■ What you should do
Give the entries again in full. Nothing may be altered.

■ Material supplied
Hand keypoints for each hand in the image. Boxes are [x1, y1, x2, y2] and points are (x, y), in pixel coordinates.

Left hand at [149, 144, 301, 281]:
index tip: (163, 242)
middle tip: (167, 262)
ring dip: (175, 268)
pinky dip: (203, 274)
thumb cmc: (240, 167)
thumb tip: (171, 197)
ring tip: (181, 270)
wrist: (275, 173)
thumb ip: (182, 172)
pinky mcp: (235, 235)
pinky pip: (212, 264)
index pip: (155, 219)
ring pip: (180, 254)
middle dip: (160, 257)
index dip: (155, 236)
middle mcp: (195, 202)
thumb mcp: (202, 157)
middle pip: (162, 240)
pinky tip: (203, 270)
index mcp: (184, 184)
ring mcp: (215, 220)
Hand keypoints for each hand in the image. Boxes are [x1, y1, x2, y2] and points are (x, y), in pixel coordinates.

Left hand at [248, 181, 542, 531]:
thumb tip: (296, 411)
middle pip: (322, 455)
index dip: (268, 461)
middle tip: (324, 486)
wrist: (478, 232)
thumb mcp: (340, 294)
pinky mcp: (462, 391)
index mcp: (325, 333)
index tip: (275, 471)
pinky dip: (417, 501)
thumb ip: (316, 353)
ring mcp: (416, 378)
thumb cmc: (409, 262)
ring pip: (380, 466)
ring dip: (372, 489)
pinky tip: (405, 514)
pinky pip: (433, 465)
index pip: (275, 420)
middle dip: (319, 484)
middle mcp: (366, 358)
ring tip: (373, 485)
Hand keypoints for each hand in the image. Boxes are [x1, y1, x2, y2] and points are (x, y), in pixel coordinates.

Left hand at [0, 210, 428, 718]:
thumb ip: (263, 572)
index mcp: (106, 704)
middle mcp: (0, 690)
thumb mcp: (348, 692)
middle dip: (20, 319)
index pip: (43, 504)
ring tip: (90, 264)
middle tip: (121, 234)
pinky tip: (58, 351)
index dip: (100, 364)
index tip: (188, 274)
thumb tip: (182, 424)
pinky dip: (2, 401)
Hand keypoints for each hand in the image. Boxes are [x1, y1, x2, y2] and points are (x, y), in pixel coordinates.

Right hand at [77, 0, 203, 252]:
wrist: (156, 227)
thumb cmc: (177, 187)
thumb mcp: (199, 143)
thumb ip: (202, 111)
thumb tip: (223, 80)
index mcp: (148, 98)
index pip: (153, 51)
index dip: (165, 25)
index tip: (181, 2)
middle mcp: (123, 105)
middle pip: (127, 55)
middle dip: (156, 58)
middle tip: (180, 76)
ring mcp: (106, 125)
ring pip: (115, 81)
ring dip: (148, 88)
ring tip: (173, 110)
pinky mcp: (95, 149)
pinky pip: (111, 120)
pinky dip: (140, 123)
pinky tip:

■ Exercise output
Hand keypoints for each hand in the image. Boxes are [x1, y1, x2, y2] and points are (x, y), in pixel coordinates.

Left hand at [149, 144, 301, 281]:
index tip: (163, 242)
middle tip: (167, 262)
ring dip: (175, 268)
pinky dip: (203, 274)
thumb cmc: (240, 167)
thumb tip: (171, 197)
ring tip: (181, 270)
wrist: (275, 173)
thumb ip: (182, 172)
pinky mcp: (235, 235)
pinky pip: (212, 264)
index pip: (155, 219)
ring pip: (180, 254)
middle dip: (160, 257)
index dip: (155, 236)
middle mcp: (195, 202)
thumb mcp: (202, 157)
middle pip: (162, 240)
pinky tip: (203, 270)
index mcp: (184, 184)
ring mcp: (215, 220)
Hand keypoints for each hand in the image. Boxes are [x1, y1, x2, y2] and points are (x, y), in pixel coordinates.

Left hand at [248, 181, 542, 531]:
thumb tip: (296, 411)
middle pip: (322, 455)
index dip: (268, 461)
middle tip: (324, 486)
wrist: (478, 232)
thumb mcp: (340, 294)
pinky mcp: (462, 391)
index mcp: (325, 333)
index tip: (275, 471)
pinky dip: (417, 501)
thumb ip: (316, 353)
ring mcp: (416, 378)
thumb cmc: (409, 262)
ring pip: (380, 466)
ring dip: (372, 489)
pinky tip: (405, 514)
pinky pip: (433, 465)
index pip: (275, 420)
middle dip: (319, 484)
middle mcp: (366, 358)
ring tip: (373, 485)
Hand keypoints for each hand in the image. Boxes are [x1, y1, x2, y2] and points are (x, y), in pixel coordinates.

Left hand at [0, 210, 428, 718]:
thumb ip: (263, 572)
index mcp: (106, 704)
middle mcp: (0, 690)
thumb mcp: (348, 692)
middle dip: (20, 319)
index pip: (43, 504)
ring tip: (90, 264)
middle tip: (121, 234)
pinky tip: (58, 351)
index dip: (100, 364)
index tip: (188, 274)
thumb tip: (182, 424)
pinky dip: (2, 401)
Hand keypoints for each hand in the image. Boxes are [x1, y1, x2, y2] and points are (x, y), in pixel coordinates.

Right hand at [77, 0, 203, 252]:
wrist: (156, 227)
thumb cmc: (177, 187)
thumb mcp: (199, 143)
thumb ip: (202, 111)
thumb tip: (223, 80)
index mcp: (148, 98)
index pip: (153, 51)
index dip: (165, 25)
index tip: (181, 2)
middle mcp: (123, 105)
middle pip: (127, 55)
middle dip: (156, 58)
middle tip: (180, 76)
ring mcp: (106, 125)
ring pip: (115, 81)
ring dip: (148, 88)
ring tip: (173, 110)
pinky mcp: (95, 149)
pinky pip: (111, 120)
pinky dip: (140, 123)
pinky tip:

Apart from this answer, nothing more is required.